Sept. 21, 2021
The U.S. Centers for Disease Control and Prevention says it has not determined the cause of a salmonella outbreak that has infected 127 people in 25 states.
The outbreak has grown quickly since the first report of Salmonella Oranienburg infection on Aug. 3. The CDC had gathered reports of 20 cases on Sept. 2, but by Sept. 15 the number had grown to 127, the CDC said in a notice published Friday.
No deaths have been reported, but at least 18 people have been hospitalized, the CDC said.
Health authorities haven’t figured out what caused the outbreak.
Salmonella is the is the type of bacteria that’s the most frequently reported cause of food-related illness in the United States. Salmonella infections are very common, and most people get well on their own at home within 4 to 7 days.
“State and local public health officials are interviewing people about the foods they ate in the week before they got sick,” the CDC said. “The CDC is analyzing the data and has not identified a specific food item as a potential source of this outbreak.”
However, health authorities have identified groups of people called “subclusters” who don’t know each other but ate at the same restaurant and got sick, the CDC said.
“Investigating these subclusters can sometimes help identify a food item eaten by all of the sick people that could be the source of the outbreak,” the CDC said.

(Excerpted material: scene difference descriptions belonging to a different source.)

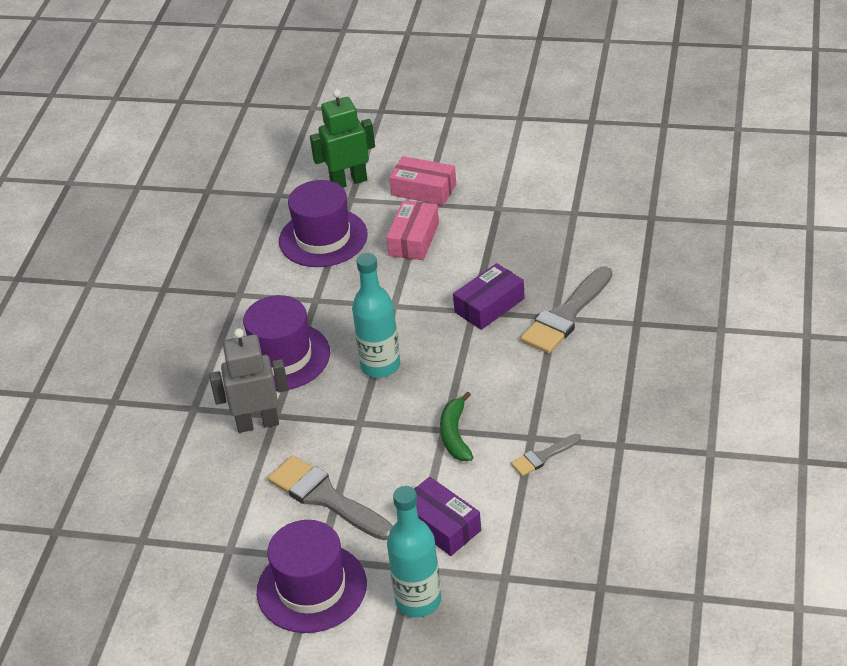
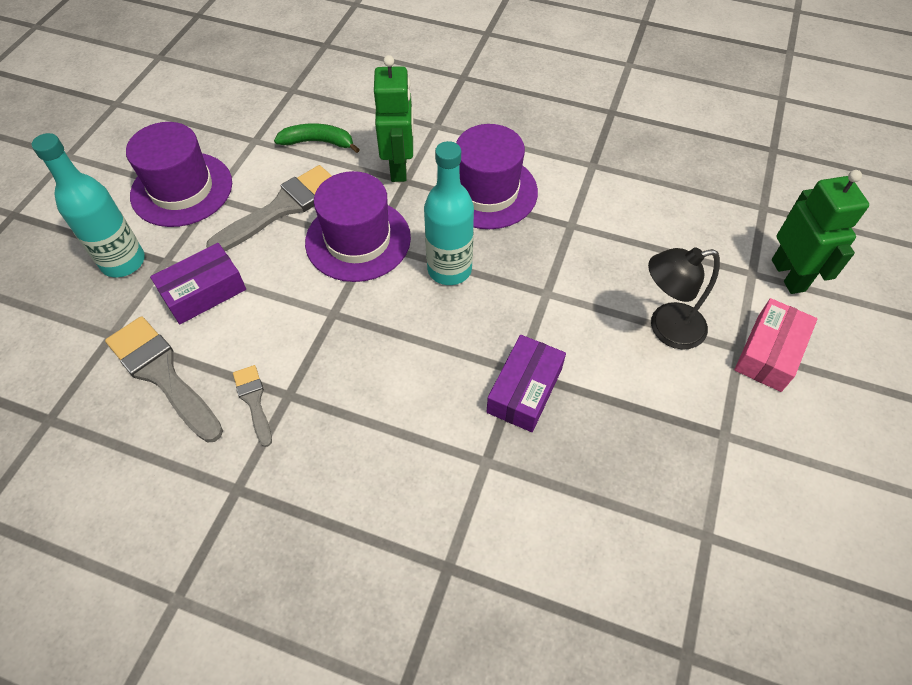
camera: 95 degrees right, 15 degrees up
(257, 423) = (399, 167): grey robot -> green robot
(323, 238) = (678, 241): purple hat -> purple hat (358, 240)
(414, 239) = (666, 328): pink box -> black lamp
(455, 435) = (321, 322): green banana -> green banana (318, 142)
(489, 305) = (524, 390): purple box -> purple box turned 60 degrees clockwise
(566, 315) = (485, 477): grey brush -> grey brush (162, 374)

There have probably been even more infections than reported because some people recover from illness without medical care and aren't tested for salmonella, the CDC said.

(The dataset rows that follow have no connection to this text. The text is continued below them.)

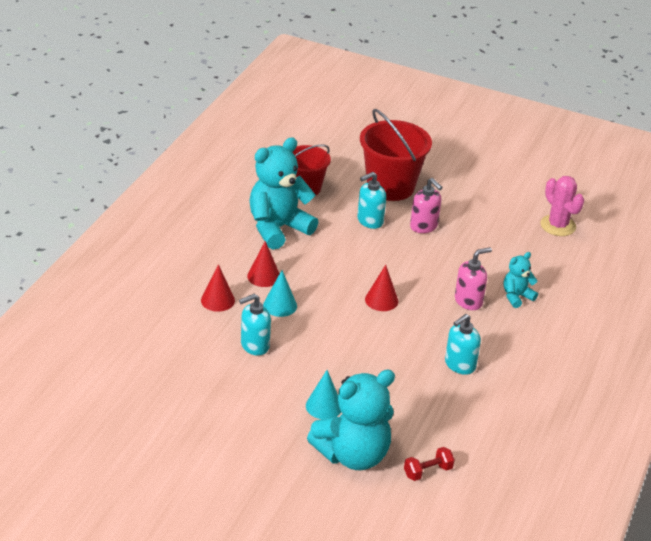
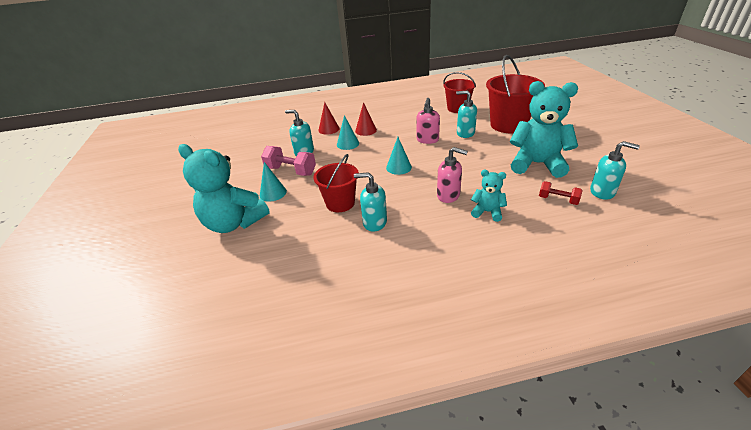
camera: 60 degrees right, 0 degrees up
(278, 228) = (411, 117): turquoise teddy bear -> turquoise teddy bear (537, 164)
(289, 374) = (291, 171): none -> pink dumbbell
(381, 300) = (398, 167): red cone -> turquoise cone
(402, 369) = (340, 203): none -> red bucket
(424, 226) = (493, 149): pink soap dispenser -> pink soap dispenser (427, 140)
(427, 471) = (241, 261): red dumbbell -> red dumbbell (558, 200)
(558, 226) = (602, 192): pink cactus -> turquoise soap dispenser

Texas has reported 45 cases, the most of any state, followed by Minnesota with 13. Other states reporting cases include Massachusetts, Illinois, New York, New Jersey, Pennsylvania, Connecticut, California, Maryland, Virginia, Delaware, Kansas, New Mexico, North and South Dakota, Iowa, Missouri, Arkansas, Michigan, North and South Carolina, Nebraska, Utah, and Oklahoma.
The sickened people are 1 to 82 years old with a median age of 33. Fifty-nine percent are female.
Most people recover from salmonella in four to seven days, the CDC said. Symptoms include diarrhea, vomiting, fever, stomach cramps, and dehydration.